We collected serum samples from 279 patients with CAD and from 297 controls, and assessed for any association between serum TGF-β1/SMAD3 levels and the presence and severity of CAD. We evaluated the potential clinical application of measurements of these cytokines for CAD diagnosis, comparing their utility with the currently used biochemical indicators.

TGF-β1 is a multifunctional peptide that controls proliferation, differentiation, and other functions in many cell types, and it has dual regulation roles in immune response and cellular development. TGF-β1 acts synergistically with TGFα in inducing transformation. It also acts as a negative autocrine growth factor. Dysregulation of TGF-β1 activation and signaling may result in apoptosis. For example, TGF-β1 inhibits cancer cell growth at the early stage of tumor formation, and promotes the cancer development in the late phase [22].

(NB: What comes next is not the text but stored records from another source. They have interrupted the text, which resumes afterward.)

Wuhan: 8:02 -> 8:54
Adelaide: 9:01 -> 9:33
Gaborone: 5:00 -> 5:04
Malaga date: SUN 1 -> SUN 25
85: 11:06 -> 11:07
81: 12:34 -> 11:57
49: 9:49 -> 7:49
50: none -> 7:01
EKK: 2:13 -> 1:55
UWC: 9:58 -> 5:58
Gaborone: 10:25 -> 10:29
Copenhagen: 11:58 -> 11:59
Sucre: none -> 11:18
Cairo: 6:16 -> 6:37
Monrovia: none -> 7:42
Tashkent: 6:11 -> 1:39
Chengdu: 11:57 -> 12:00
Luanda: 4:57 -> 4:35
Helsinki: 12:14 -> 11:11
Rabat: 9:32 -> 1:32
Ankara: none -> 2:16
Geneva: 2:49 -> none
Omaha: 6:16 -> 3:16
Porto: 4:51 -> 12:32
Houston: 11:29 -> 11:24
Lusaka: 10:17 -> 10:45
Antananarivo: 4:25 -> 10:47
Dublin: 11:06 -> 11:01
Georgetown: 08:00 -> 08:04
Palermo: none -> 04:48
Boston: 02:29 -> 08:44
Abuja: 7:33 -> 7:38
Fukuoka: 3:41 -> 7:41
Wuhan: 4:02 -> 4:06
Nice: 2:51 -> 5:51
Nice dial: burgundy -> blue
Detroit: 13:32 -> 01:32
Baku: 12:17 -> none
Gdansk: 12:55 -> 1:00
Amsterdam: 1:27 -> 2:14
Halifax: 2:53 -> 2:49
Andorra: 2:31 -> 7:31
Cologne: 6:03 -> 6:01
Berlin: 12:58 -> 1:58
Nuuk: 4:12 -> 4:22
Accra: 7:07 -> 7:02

Previous studies have shown plasma TGF-β1 levels to be reduced in patients with advanced atherosclerosis and angiographically proven CAD. The levels of TGF-β1 were thought to be inversely related to the development and severity of coronary disease [23‐27]. By contrast, Border and Ruoslahti found that TGF-β1 could enhance atherogenesis by mediating excessive ECM deposition [28]. Another recent study revealed that a high plasma level of TGF-β had a significantly strong prognosis in terms of survival without cardiovascular events and survival without coronary interventions compared with the low TGF-β group (both p < 0.05), suggesting that plasma TGF-β may potentially have great prognostic value in patients with CAD [29]. Schaan et al maintained that serum TGF-β1 was not associated with CAD occurrence after clinical and laboratory evaluation of TGF-β1 in patients with CAD or DM [9]. However, they sampled fewer than 30 cases. We demonstrated significant positive correlation between serum TGF-β1/SMAD3 levels and CAD based on 547 subjects.

There has been no study stratifying patients according to CAD severity. It is probable that the relevance of TGF-β1 in CAD can only be detected in severe disease, or high concentrations of TGF-β1 from severe CAD may have a paradoxical effect [27, 30, 31].

In the correlation of TGF-β1 and SMAD3 levels with the risk factors of CAD, TGF-β1 is closely related to Lp(a) and uric acid, which both are considered to be markers of atherosclerosis, indicating that this cytokine may contribute to the establishment of CAD by regulating atherogenesis. SMAD3 levels correlated closely with blood glucose, implying that SMAD3 may influence CAD occurrence and the development of DM. Interestingly, it has been reported that risk factors including Lp(a), uric acid, BUN, triglycerides, and ApoA1 can be useful biomarkers for different clinical diagnoses [21, 32], but we found that TGF-β1 and SMAD3 were more sensitive biomarkers for CAD than those factors mentioned above.

Serum TGF-β1 and SMAD3 levels are closely associated with CAD. The underlying mechanism may be their regulatory effects on atherosclerosis and blood sugar.

A limitation of the present study is that the control population differs from the cases, in terms of age and cardiovascular risk factors. The mean age difference (~5 years) should be acceptable in an epidemiologic study of CAD according to a previous report [6, 9]. CAD predominates in an older population.